Mjnews.id – Bupati Jon Firman Pandu memimpin rapat pembahasan kebijakan Program Strategis Nasional (PSN) di lingkup Pemerintah Kabupaten Solok yang digelar di Ruang Rapat Sekretariat Daerah, Senin (9/3/2026).
Rapat tersebut turut dihadiri Wakil Bupati H. Candra, Sekretaris Daerah Medison, para asisten, staf ahli bupati, serta seluruh kepala OPD di lingkungan Pemerintah Kabupaten Solok.
Sekretaris Daerah Kabupaten Solok, Medison, menyampaikan bahwa pemerintah daerah menargetkan capaian kinerja PSN berada di atas 90 persen sesuai indikator yang ditetapkan pemerintah pusat.

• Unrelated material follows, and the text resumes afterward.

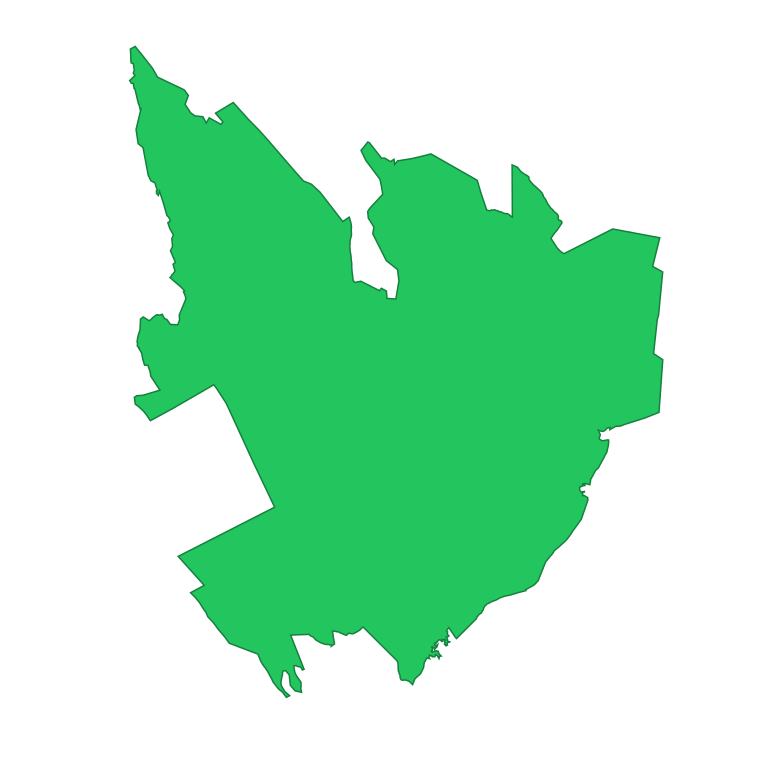 outline of San Lucas Ojitlán, Oaxaca, Mexico, rotated 184°
{"feature_id": "50627088B65217892760777", "entity_name": "San Lucas Ojitlán", "entity_type": "district", "adm_level": 2, "iso_a3": "MEX", "parent_name": "Mexico", "parent_adm1": "Oaxaca", "projection": "robinson", "projection_center": [-96.36, 18.035], "detail": "fine", "context": "isolated", "style": "filled", "palette": "green", "viewbox_px": 768, "rotation_deg": 184, "n_neighbors": 0, "source": "geoboundaries", "source_scale": "gbopen_adm2", "svg_char_len": 6123}
<svg xmlns="http://www.w3.org/2000/svg" viewBox="0 0 768 768"><g transform="rotate(184 384 384)"><path d="M655.8,703.4L660.4,700.4L659.6,694.8L659.1,689.0L658.6,686.7L656.4,686.1L655.0,679.4L655.8,676.7L654.0,674.3L658.9,669.0L657.1,666.5L655.0,666.2L653.9,661.3L653.1,661.1L648.7,646.9L647.7,645.1L646.4,640.9L645.6,641.4L649.1,620.6L646.0,606.6L640.9,603.1L633.8,575.9L630.8,570.5L626.6,568.7L623.7,561.4L624.5,560.8L624.2,558.2L622.3,556.4L621.4,560.7L616.8,549.4L612.3,536.9L610.2,535.2L608.6,531.7L610.9,529.8L608.4,523.9L604.5,518.1L605.8,513.9L604.5,506.5L606.3,502.0L600.5,490.7L602.8,488.8L600.4,482.1L602.2,478.9L602.9,478.6L603.5,477.1L604.9,475.2L593.0,466.3L589.9,463.4L589.5,462.7L590.5,462.1L588.3,457.8L587.6,455.0L593.1,438.5L592.4,433.7L593.9,428.7L601.2,428.5L604.9,433.0L607.8,434.3L610.1,438.1L612.4,437.1L615.2,437.3L616.1,436.9L619.1,434.3L622.0,431.1L623.2,431.0L628.9,434.1L631.5,431.7L631.4,430.6L631.2,420.8L632.5,415.8L633.0,412.9L633.3,408.8L632.8,407.9L632.7,404.6L630.9,403.0L631.2,402.7L627.9,397.9L626.4,392.1L624.2,386.1L620.9,386.2L618.2,380.0L617.2,375.5L607.1,362.2L623.9,355.9L630.1,355.0L631.0,354.0L632.1,353.4L630.7,346.5L627.6,344.6L622.2,340.3L619.1,337.0L614.5,331.1L592.6,345.1L553.7,371.4L550.3,367.4L539.9,353.5L507.5,294.2L484.5,253.5L577.3,197.7L549.3,170.6L562.4,162.3L557.4,157.9L553.0,153.3L547.9,146.3L545.6,143.7L543.6,139.6L538.7,135.1L534.7,130.7L532.7,128.2L524.6,119.9L520.3,114.6L491.0,105.8L487.6,98.9L485.4,95.6L482.3,92.1L480.2,89.4L475.2,81.4L473.8,78.9L468.1,72.6L463.8,69.5L459.5,64.6L456.4,66.5L461.5,70.3L465.5,76.2L465.9,78.3L465.9,81.4L465.0,87.0L465.1,88.4L465.0,89.6L464.3,90.9L462.1,91.1L458.3,87.3L456.4,76.8L451.3,71.7L444.7,70.7L445.8,74.5L445.6,76.2L446.0,80.7L450.4,86.1L452.0,88.5L452.9,90.3L454.1,95.4L454.2,96.7L453.1,96.9L447.1,95.6L445.5,93.0L443.8,93.8L459.6,127.0L441.4,129.0L439.5,127.5L436.7,126.5L434.4,124.1L429.4,121.6L426.2,120.6L423.8,120.2L420.8,120.2L418.1,119.7L418.2,118.7L415.2,121.2L416.6,126.7L418.1,133.9L416.5,134.1L414.3,133.6L412.5,133.6L405.8,131.1L403.8,130.7L402.2,132.8L397.6,132.6L394.9,134.1L391.1,136.7L389.3,138.8L387.9,140.1L351.9,109.0L350.8,107.2L350.5,105.9L349.8,99.3L347.7,94.2L347.3,91.9L346.7,90.7L346.2,90.0L345.1,89.8L341.9,90.2L341.1,90.1L337.9,89.0L334.5,86.1L332.5,92.2L327.5,97.3L327.0,98.2L324.7,103.9L324.5,108.0L324.1,109.5L322.1,113.8L319.4,113.2L320.1,114.3L319.7,116.6L319.0,116.0L317.4,116.4L316.9,115.2L314.2,115.5L313.9,116.3L313.9,117.3L313.4,117.7L311.8,116.6L310.0,113.9L309.6,116.2L308.0,116.6L310.2,118.6L311.4,121.2L313.3,121.6L316.7,119.9L317.7,120.3L318.2,120.8L317.1,121.6L317.1,123.0L317.4,123.9L318.1,124.5L317.6,125.4L316.6,124.5L316.0,124.5L315.6,124.3L315.0,122.8L314.0,124.4L313.0,125.1L312.3,127.9L314.3,126.2L314.8,126.5L315.2,127.2L314.9,128.2L313.8,129.4L314.7,129.2L312.5,131.3L311.4,132.7L309.8,132.4L308.3,131.1L307.9,131.3L307.8,132.1L308.2,133.0L308.2,133.3L306.0,132.8L305.5,133.6L305.0,133.5L304.8,132.8L305.7,132.2L306.0,131.5L305.0,130.3L305.6,128.7L304.5,128.2L304.3,127.4L304.0,127.1L302.5,127.9L303.0,129.3L302.6,130.4L300.4,131.2L300.3,131.4L301.2,131.6L302.1,131.4L302.6,131.8L302.7,133.0L303.2,134.7L304.2,136.1L302.2,136.7L301.7,137.1L303.1,138.7L303.5,139.5L303.2,141.1L304.5,142.3L302.4,145.5L297.2,139.0L295.8,137.0L293.9,135.1L275.5,156.3L274.9,158.2L274.1,159.1L273.3,160.5L272.0,161.6L271.2,162.0L270.6,162.9L270.3,164.0L269.6,165.0L268.4,168.7L267.9,169.5L266.7,170.7L266.2,171.5L262.5,173.6L262.0,174.1L257.1,176.3L253.3,178.8L249.0,180.7L243.5,182.2L235.4,185.3L228.0,187.8L228.3,188.6L227.0,189.6L220.1,194.1L216.5,198.5L210.4,217.7L206.1,223.9L205.1,225.0L203.5,227.4L202.6,229.4L201.8,230.3L198.1,233.8L192.1,240.0L190.6,241.9L187.8,246.2L185.1,251.1L182.3,255.4L177.8,262.7L172.5,282.4L172.9,284.9L176.8,286.8L178.1,286.5L178.2,289.8L176.5,290.3L176.6,290.8L178.9,290.2L179.3,289.6L181.5,291.8L181.5,295.1L180.6,295.2L177.6,296.7L176.6,296.6L176.5,297.0L177.5,297.3L178.6,296.8L179.1,297.5L178.8,298.1L177.5,298.5L175.7,298.6L171.6,297.9L171.2,301.6L171.3,303.2L170.7,304.1L166.9,312.5L164.3,315.3L159.7,325.3L158.4,328.6L157.0,331.3L155.9,338.7L155.8,342.0L156.0,342.2L156.0,343.8L156.9,343.9L162.4,342.5L165.2,344.1L165.6,345.8L165.0,346.6L164.7,348.7L166.0,350.8L167.0,353.0L164.2,352.1L162.1,352.0L160.3,353.1L158.4,355.5L155.4,356.5L155.5,354.2L149.8,358.0L145.4,358.4L142.0,360.1L121.1,368.4L107.7,374.9L107.6,427.7L117.2,433.1L115.9,467.1L114.9,472.0L113.8,515.2L124.2,520.0L119.1,549.1L166.7,554.6L213.3,526.7L214.6,527.0L217.7,529.0L220.7,531.8L227.4,540.6L227.1,541.8L225.7,544.3L224.3,546.5L222.0,549.6L218.1,556.4L217.7,557.5L218.3,558.8L219.5,559.4L221.0,559.8L221.7,560.7L221.7,563.2L222.3,564.7L223.4,565.9L225.9,567.6L228.6,570.2L229.4,570.6L233.3,575.2L235.8,579.6L237.9,581.9L238.4,583.4L239.8,585.7L242.3,588.1L248.8,593.1L252.4,596.6L253.6,598.3L253.9,600.5L254.5,601.1L256.7,602.4L258.2,602.9L261.2,604.8L262.9,606.1L265.9,609.5L271.5,611.5L267.6,559.4L269.1,560.1L269.9,560.9L271.9,562.2L273.6,562.6L275.4,562.5L276.7,562.8L279.5,563.9L280.8,563.8L281.7,564.5L284.9,565.1L285.7,565.6L287.2,565.1L289.0,565.2L290.3,564.1L293.6,564.6L300.3,580.5L305.2,593.7L353.2,616.8L363.1,613.5L372.4,610.7L386.1,607.5L388.7,603.6L389.7,608.9L393.1,606.3L399.0,609.4L402.2,609.1L415.4,623.7L417.0,624.3L423.2,615.4L417.7,605.7L402.2,587.8L400.6,582.0L398.5,573.2L410.6,558.1L412.3,554.9L411.2,548.3L405.0,539.9L405.7,533.1L390.3,507.2L378.5,499.1L376.3,487.9L378.1,469.6L387.0,469.6L388.1,476.9L393.3,479.3L395.0,476.8L414.3,484.9L420.0,483.3L421.9,484.8L423.7,493.9L424.4,498.9L424.5,501.5L425.3,505.4L425.9,509.6L427.2,515.1L427.3,516.8L427.7,518.5L427.6,521.0L427.9,524.5L426.9,529.6L426.9,531.1L427.4,535.6L427.4,538.2L427.8,540.6L428.4,543.0L429.4,545.3L429.6,546.5L430.4,548.0L436.5,543.2L461.1,570.8L470.3,578.2L478.5,580.9L487.2,589.4L516.9,619.3L526.4,628.5L537.7,638.5L554.0,654.3L571.0,642.4L563.0,634.2L564.8,631.6L576.9,637.3L579.6,632.0L583.3,638.0L591.4,638.3L595.9,641.2L601.9,649.1L599.3,658.2L603.8,663.5L631.3,674.3L636.8,682.6L648.4,695.5L655.8,703.4Z" fill="#22c55e" stroke="#15803d" stroke-width="1.5"/></g></svg>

Ia menjelaskan, pada tahun 2026 terdapat 67 indikator yang membutuhkan intervensi serta dukungan penganggaran khusus. Untuk memastikan target tersebut tercapai, pemerintah daerah telah membentuk tim pengawalan yang melibatkan Inspektorat Daerah dan Barenlitbang.
Selain itu, Medison juga melaporkan bahwa dana Transfer ke Daerah (TKD) sebesar Rp144 miliar telah dilaporkan penggunaannya kepada DPRD. Anggaran tersebut difokuskan untuk rehabilitasi dan rekonstruksi pascabencana, mitigasi bencana, peningkatan pelayanan publik, serta pemulihan sosial ekonomi masyarakat.
“Setelah memperhitungkan berbagai kewajiban belanja daerah, ruang fiskal Kabupaten Solok diperkirakan berada pada kisaran Rp70 hingga Rp80 miliar yang akan diprioritaskan untuk program prioritas daerah dan dukungan terhadap program strategis nasional,” jelasnya.
Percepat pelaksanaan PSN
Bupati Jon Firman Pandu menegaskan bahwa seluruh perangkat daerah harus mempercepat pelaksanaan PSN yang menjadi prioritas pembangunan pemerintah.
Menurutnya, Kabupaten Solok termasuk daerah yang mendapatkan sejumlah program strategis nasional, salah satunya pembangunan Sekolah Rakyat yang diharapkan mampu meningkatkan kesejahteraan masyarakat.
“Program strategis nasional ini harus menjadi perhatian bersama. Seluruh perangkat daerah harus bekerja maksimal, memperkuat koordinasi, serta melaporkan perkembangan program secara berkala agar target pembangunan dapat tercapai,” ujar Bupati.
Ia juga menekankan pentingnya peningkatan pelayanan dasar kepada masyarakat, khususnya pada sektor kesehatan, sanitasi, pendidikan, dan ketahanan pangan. Selain itu, para kepala OPD diminta meningkatkan disiplin serta akuntabilitas kerja di lingkungan masing-masing.